兩人不是一個量級的存在,杜遠被掐住脖頸,吐著舌頭,口不能言。被強行一寸寸拉入綠芒遮罩範圍,橫在了酒吞身前。
淳于帆背對他倆,紋身的保護機制被觸發,兩端全被鎖定,一時動彈不得,心中焦急但無計可施。
被鎖定的酒吞童子也動彈不了,好在拖來杜遠作替死鬼,總算格擋了一下,暫時多一層保護牆。
杜遠身處兩人夾層之中,苦不堪言。
他此刻後頸被死死掐牢,像一條狗一樣被拎了起來。雙眼被迫直視綠芒,那些晶亮的投影符號霎時投放在他身上!
不要——杜遠拚命掙扎,雙腿想踢卻抬不起來,雙臂想掄卻全然無力,大妖嘗到的痛苦開始向他身上傾斜……壞了,我命休矣。
他唯一自由的大腦高速運轉,千百個念頭開始唰唰唰唰地閃過——
老子掛了,還不要緊,這半年多來活得足夠精彩。此生相較常人,足矣。
但紅袖怎麼辦?她一定會難過很久……也許三年五載,也許一生一世。不,我不希望她背負著痛苦活下去!袖,祝福你,早日找到比我更優秀的伴侶……雖然這並不容易。
阿雅呢,這孩子怎麼辦?她一直把我當作親哥哥對待,她一定也會很難過,但終將擁有屬於自己的生活。希望她能繼續堅強地成長下去,永遠快樂相隨……
好基友張遼呢,他此刻在哪裡?我要是留在航母上和他在一起就好了。非要下海圖謀著學什麼御風之術……唉,真是賤哪,貪慾太盛,這可能就是剛剛大喵所說的「心懷不軌」吧!
對了,最慘的可能是大喵,這義兄比自己大不了幾歲,卻一直對我關愛有加。眼下誤傷了我的性命,他一定無法出脫自責之心。
不,不不不不,喵兄,千萬別想不開——這完全不怪你,是我們輕敵了,純屬意外,純屬意外……
如果我的死能給你拖延一線生機,你就快逃吧——這大妖過於強大,等你提升了境界再來複仇不遲,反正這些妖怪千年都在的。
千言萬語,在杜遠心頭環繞,卻一個字也說不出來。
他被兩股法力緊緊挾持,一方來自酒吞童子之手,一方來自淳于天師之背。
那些奇異的符號映射在他周身,隨著他胡思亂想,好像感應到什麼,突然開始無序遊走。
忽而集體向左,忽而集體向右,忽而四散分離……終於,它們好似尋到了一個突破口,齊齊向杜遠左胸湧來,噗呲一聲,烙開外套與肌膚,一頭鑽了進去。

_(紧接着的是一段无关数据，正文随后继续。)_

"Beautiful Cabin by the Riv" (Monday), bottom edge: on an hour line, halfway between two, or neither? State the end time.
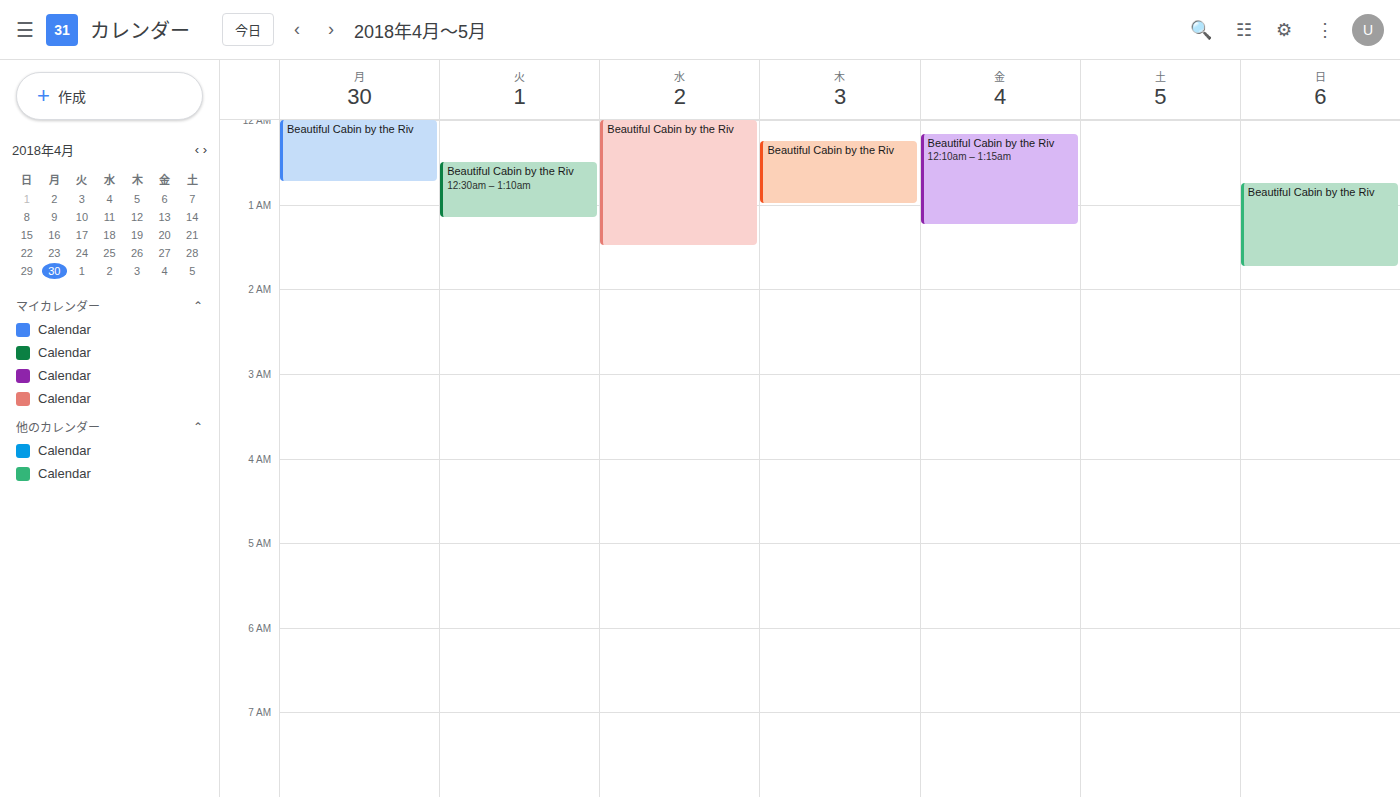
12:45 AM -- neither: three quarters of the way from the 12 AM line to the 1 AM line.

這些符文很多,在入體的一瞬迅速排成整齊序列,成功避免了擁堵。
這一切就發生在幾個呼吸之間,淳于帆背對著杜遠,完全沒有看到,只能束手無策干著急。酒吞童子對著杜遠的背部,把頭盡量遮掩起來,也沒有看到他胸前發生的一切。
那一下烙印產生的高溫,散發出皮肉焦糊味道。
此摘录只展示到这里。